Based on a 1961 memoir, this year’s Oscar winner for Best Foreign Language Film is mostly set at Sachsenhausen between 1941 and 1945. There, 140 or so talented Jews have been filtered out of the camp system to realize Operation Bernhard, a Himmler pet project: the forging of British, then American, money, so the Nazis can flood Allied economies while buying desperately needed raw materials.

We first meet Salomon Sorowitsch (Karl Markovics) after the war. Shabbily dressed, valise in hand, he trudges toward Monte Carlo’s elegant Hotel de Paris. The desk clerk, drolly eying his registration form, requires a deposit. Sally’s unshaven stone face doesn’t twitch. He opens the valise slightly and slides him a packet of money. The clerk’s smooth face alters indefinably; he skillfully whisks out the top two bills and says, with professional deference, “Two hundred dollars will be enough, sir.” With a shave, a haircut, and new duds, Sally strolls to the casino, where he wins big and scores a gorgeous redhead. In his room, she is taken aback at the number on his arm.
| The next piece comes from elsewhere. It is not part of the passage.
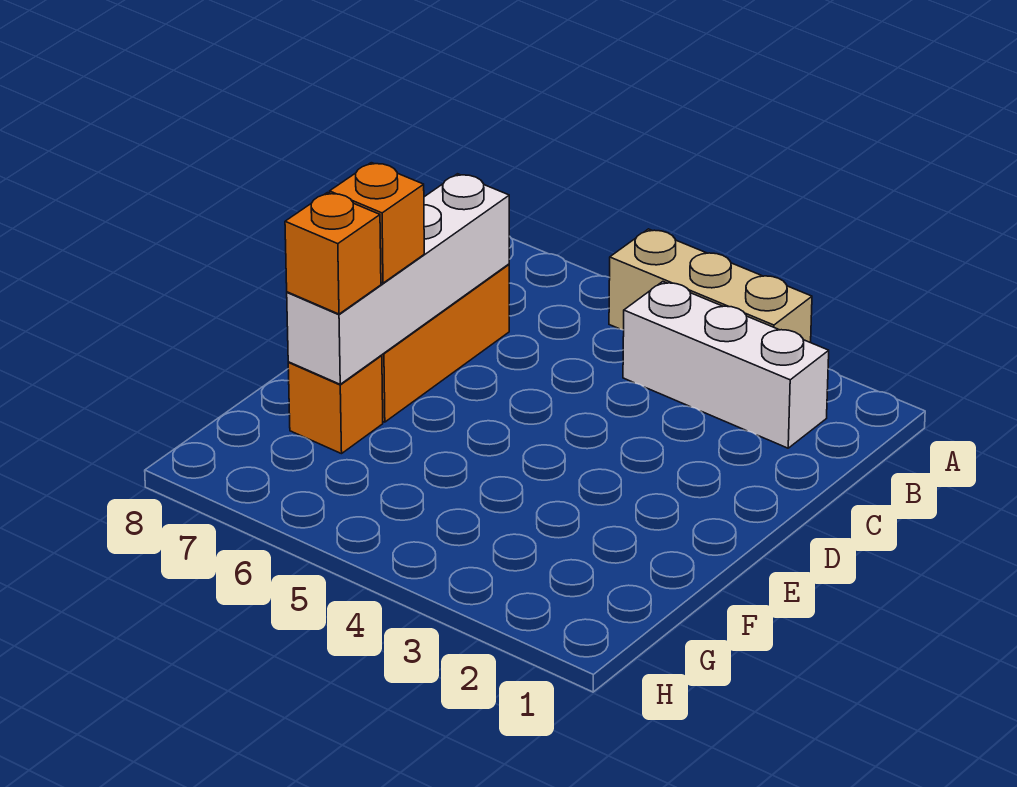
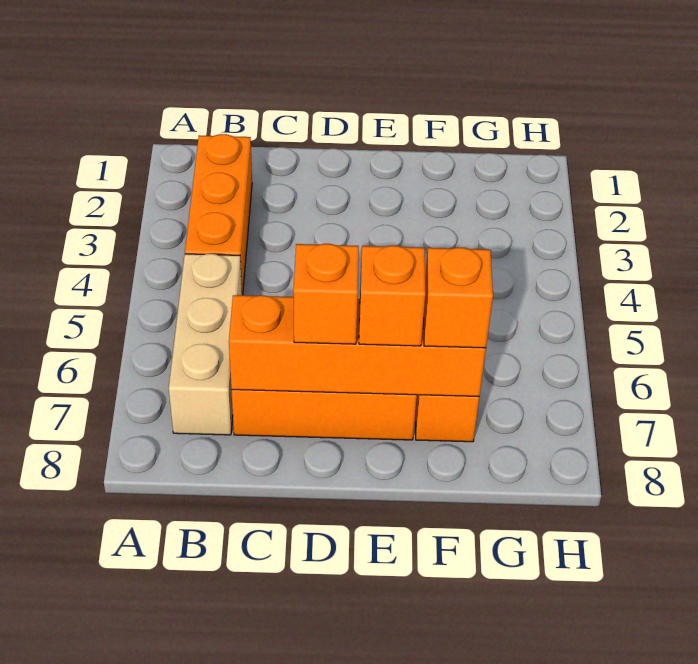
tan brick A3:A5 level 1 -> tan brick B5:B7 level 1
white brick B2:B4 level 1 -> orange brick B2:B4 level 1
white brick C7:F7 level 2 -> orange brick C7:F7 level 2
none -> orange brick D7 level 3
Cut to a 1936 Berlin bar, where Sally is the suave center of demimonde attention at his farewell party: he knows the police are closing in. Later, a young Jewish friend brings Aglaia, a young woman in need of travel papers, to Sally’s room. He tries to persuade Sally to forge the papers for her, but Sally shrugs. Aglaia dismisses her friend and seduces Sally; he drops his escape plans. As he tenderly sketches her nude back, she asks why he is a counterfeiter instead of an artist, and he smiles: “It’s easier to make money from making money than it is to make money from making art.” They’re in bed when the door bursts open and police inspector Herzog (Devid Streisow), grinning triumphantly, announces he’s finally caught the world’s greatest forger.

In the Nazi camps, Sally uses his artistic skill to win easier duty and extra morsels. Herzog, now an SS officer, plucks him for the Sachsenhausen team: Operation Bernhard is stumbling. Sally is to oversee quality control.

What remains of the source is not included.